64
Functietest
Het bereik van de detector wordt zonder de frontafdekking verhoogd. Daarom moet deze
bij het afstellen van de sensor en bij het controleren van de uitgangen aangebracht zijn.
Pas het bereik aan de hand van de onderstaande tabel aan. Draai en buig het objectief
over het bereik om het volledige bereik te detecteren. Door het indrukken van de
programmatoets gaat de rode indicatie branden en wordt impulstelling „1” automatisch
vastgelegd. Het apparaat kan nu worden afgesteld. De rode indicatie op de
bewegingsmelder gaat bij iedere detectie branden. De testmodus wordt 5 minuten na de
laatste detectie automatisch afgebroken. Wanneer de testmodus niet afgebroken wordt,
dient u de stroomtoevoer te onderbreken en de testmodus opnieuw te starten.
Afstellen en afdekken
Het multifunctionele objectief genereert in de bewegingsmelder 7 stralen met een lang
bereik en een gordijn van 7 stralen met een gemiddeld tot kort bereik. Bewegingen
loodrecht op de stralen geven het beste resultaat en het grootste detectiebereik, terwijl
bewegingen naar de melder toe een zwakker resultaat tot gevolg hebben.

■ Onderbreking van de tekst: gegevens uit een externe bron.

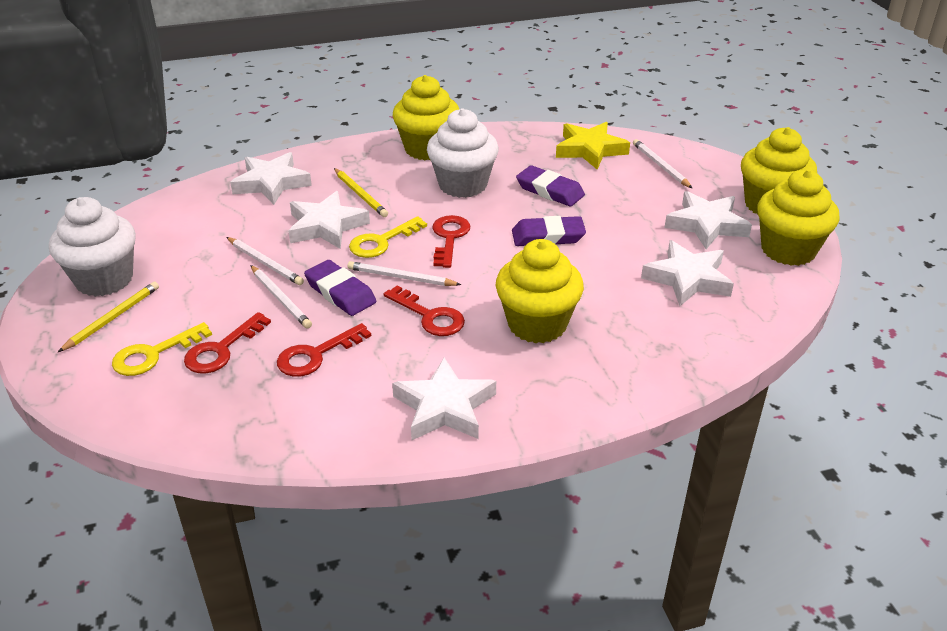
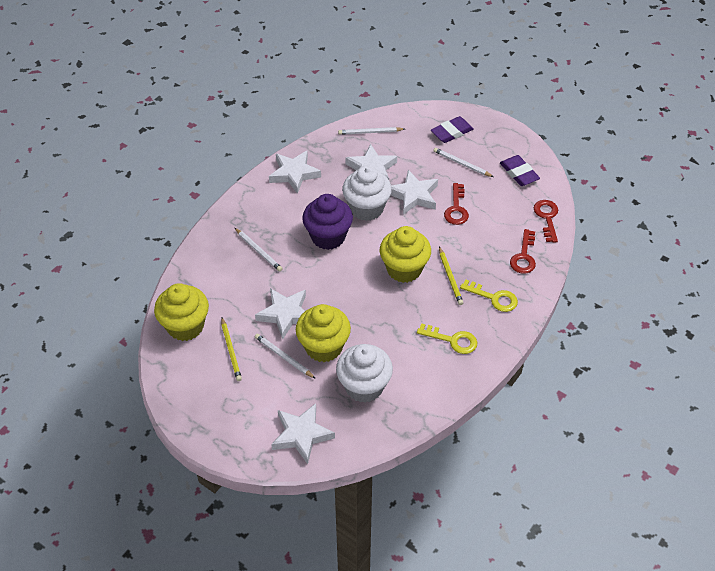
purple cupcake: none = 0 -> [302,194,353,250] = 1
purple eraser: [304,260,376,316] [512,216,586,246] [516,165,585,207] = 3 -> [431,116,473,143] [500,155,540,186] = 2
red key: [184,312,271,373] [277,323,371,377] [384,285,465,336] [432,215,470,268] = 4 -> [444,183,469,225] [510,229,536,274] [534,200,558,243] = 3
yellow cupcake: [393,75,459,160] [496,239,584,343] [741,127,817,214] [757,169,840,266] = 4 -> [154,283,209,341] [296,304,351,362] [380,226,431,283] = 3
yellow star: [556,122,630,170] = 1 -> none = 0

Het toestel
detecteert temperatuurveranderingen en bewegingen in het stralenraster. Daarom moet er
bij de plaatsing van de melder rekening worden gehouden met objecten zoals bomen,
struiken, vijvers, warmtewisselaars van airconditioners en dieren. De melder bevat twee
schuifkleppen om de aftasthoek te verkleinen. Om het stralenraster nog verder te beperken
worden extra kleppen meegeleverd (bijv. wanneer een minimale aftasthoek van 10 graden
nodig is).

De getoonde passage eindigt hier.